Introducing natural beekeeping as a craft & therapy to refugee and local communities'
Welcome to Bees & Refugees. We are an environmental conservation organisation that is working to introduce beekeeping as a craft & therapy to refugee and local communities in London, whilst supporting the UK’s native black bee population flourish.
Bees & Refugees was founded in 2020 by Ali Alzein, to support newly settled refugees in London. We aim to provide technical and logistical support for refugees and others by supplying a starter beekeeping kit including a hive, as well as a space for their hives which are also helping the UK’s native black bee grow and flourish after near extinction.
Ali, originally from Syria, arrived in the UK as a refugee in 2014, escaping the brutality and destruction cause by the Syrian government. Ali, who began work in London’s luxury fashion industry would regularly return to refugee camps to volunteer whilst jugging his job.
Inspired by his grandfather, a farmer who kept bees in Syria, Ali began keeping bees in London to help with his own mental health, having witnessed first-hand the horrors of war and refugee camps. After finding this extremely beneficial for his mental health, he decided to use beekeeping to support others who faced similar experiences.
Ali decided to leave his job and founded Bees & Refugees to provide therapeutic relief for fellow refugees from Syria who were suffering from the trauma and destruction witnessed in their homeland and struggling to settle into their adopted country. Working initially with women and children. The organisation has since grown, to work with local schools, vulnerable children and communities in Hammersmith and Waterloo.

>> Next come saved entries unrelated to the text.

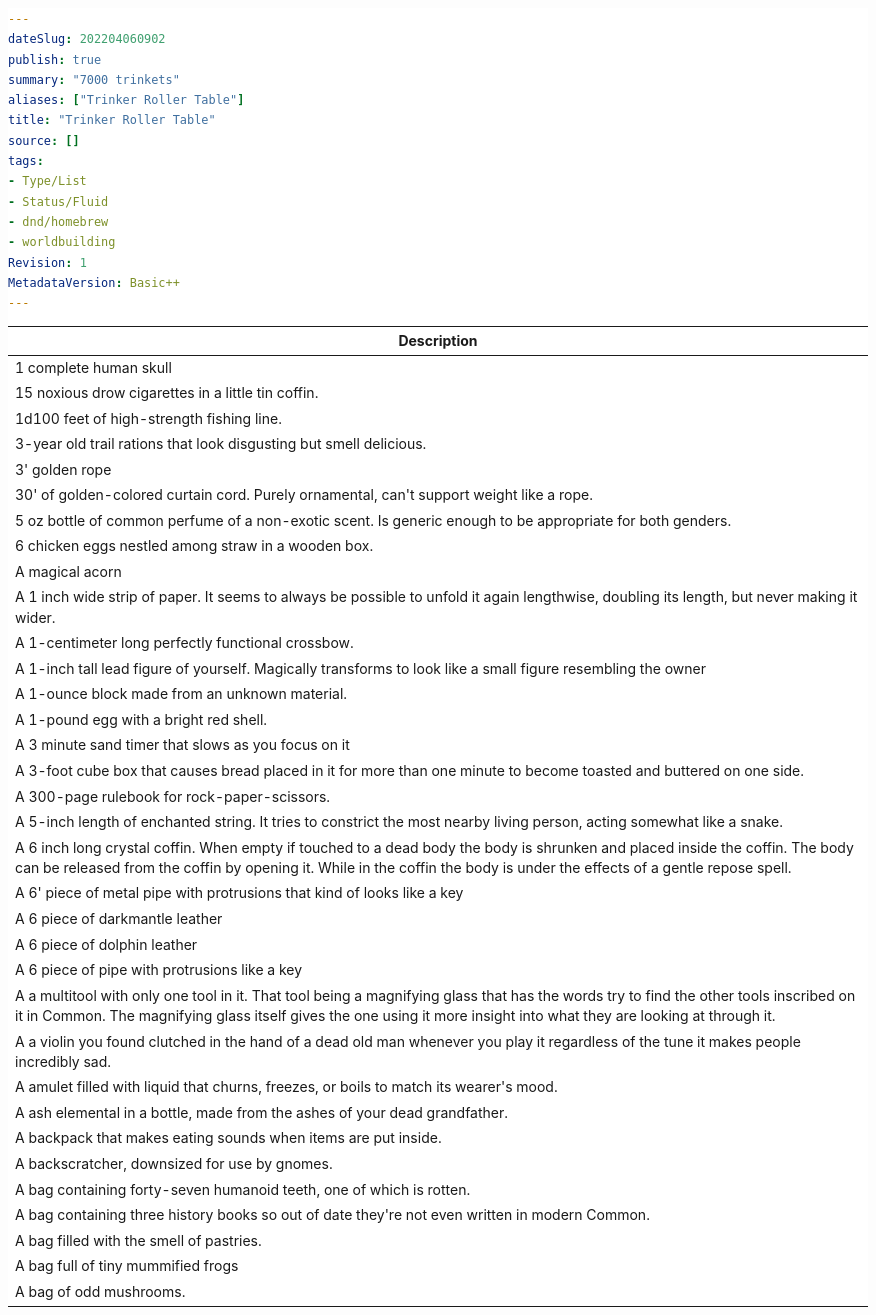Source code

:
 ```yaml
---
dateSlug: 202204060902
publish: true
summary: "7000 trinkets"
aliases: ["Trinker Roller Table"]
title: "Trinker Roller Table"
source: []
tags:
- Type/List
- Status/Fluid
- dnd/homebrew
- worldbuilding
Revision: 1
MetadataVersion: Basic++
---
```


Description |
----------- |
1 complete human skull |
15 noxious drow cigarettes in a little tin coffin. |
1d100 feet of high-strength fishing line. |
3-year old trail rations that look disgusting but smell delicious. |
3' golden rope |
30' of golden-colored curtain cord. Purely ornamental, can't support weight like a rope. |
5 oz bottle of common perfume of a non-exotic scent. Is generic enough to be appropriate for both genders. |
6 chicken eggs nestled among straw in a wooden box. |
A magical acorn |
A 1 inch wide strip of paper. It seems to always be possible to unfold it again lengthwise, doubling its length, but never making it wider. |
A 1-centimeter long perfectly functional crossbow. |
A 1-inch tall lead figure of yourself. Magically transforms to look like a small figure resembling the owner |
A 1-ounce block made from an unknown material. |
A 1-pound egg with a bright red shell. |
A 3 minute sand timer that slows as you focus on it |
A 3-foot cube box that causes bread placed in it for more than one minute to become toasted and buttered on one side. |
A 300-page rulebook for rock-paper-scissors. |
A 5-inch length of enchanted string. It tries to constrict the most nearby living person, acting somewhat like a snake. |
A 6 inch long crystal coffin. When empty if touched to a dead body the body is shrunken and placed inside the coffin. The body can be released from the coffin by opening it. While in the coffin the body is under the effects of a gentle repose spell. |
A 6' piece of metal pipe with protrusions that kind of looks like a key |
A 6 piece of darkmantle leather |
A 6 piece of dolphin leather |
A 6 piece of pipe with protrusions like a key |
A a multitool with only one tool in it. That tool being a magnifying glass that has the words try to find the other tools inscribed on it in Common. The magnifying glass itself gives the one using it more insight into what they are looking at through it. |
A a violin you found clutched in the hand of a dead old man whenever you play it regardless of the tune it makes people incredibly sad. |
A amulet filled with liquid that churns, freezes, or boils to match its wearer's mood. |
A ash elemental in a bottle, made from the ashes of your dead grandfather. |
A backpack that makes eating sounds when items are put inside. |
A backscratcher, downsized for use by gnomes. |
A bag containing forty-seven humanoid teeth, one of which is rotten. |
A bag containing three history books so out of date they're not even written in modern Common. |
A bag filled with the smell of pastries. |
A bag full of tiny mummified frogs |
A bag of odd mushrooms. |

To date, we have offered community beekeeping workshops, as well as sessions in schools, supporting 80 vulnerable children. We have also offered paid workshops to different community gardens, advocated for ethical beekeeping practices & generated enough income to increase the number of our beehives. Establishing 20 native black bee colonies across London, in a crucial step to boost their numbers having been pushed to the brink of extinction.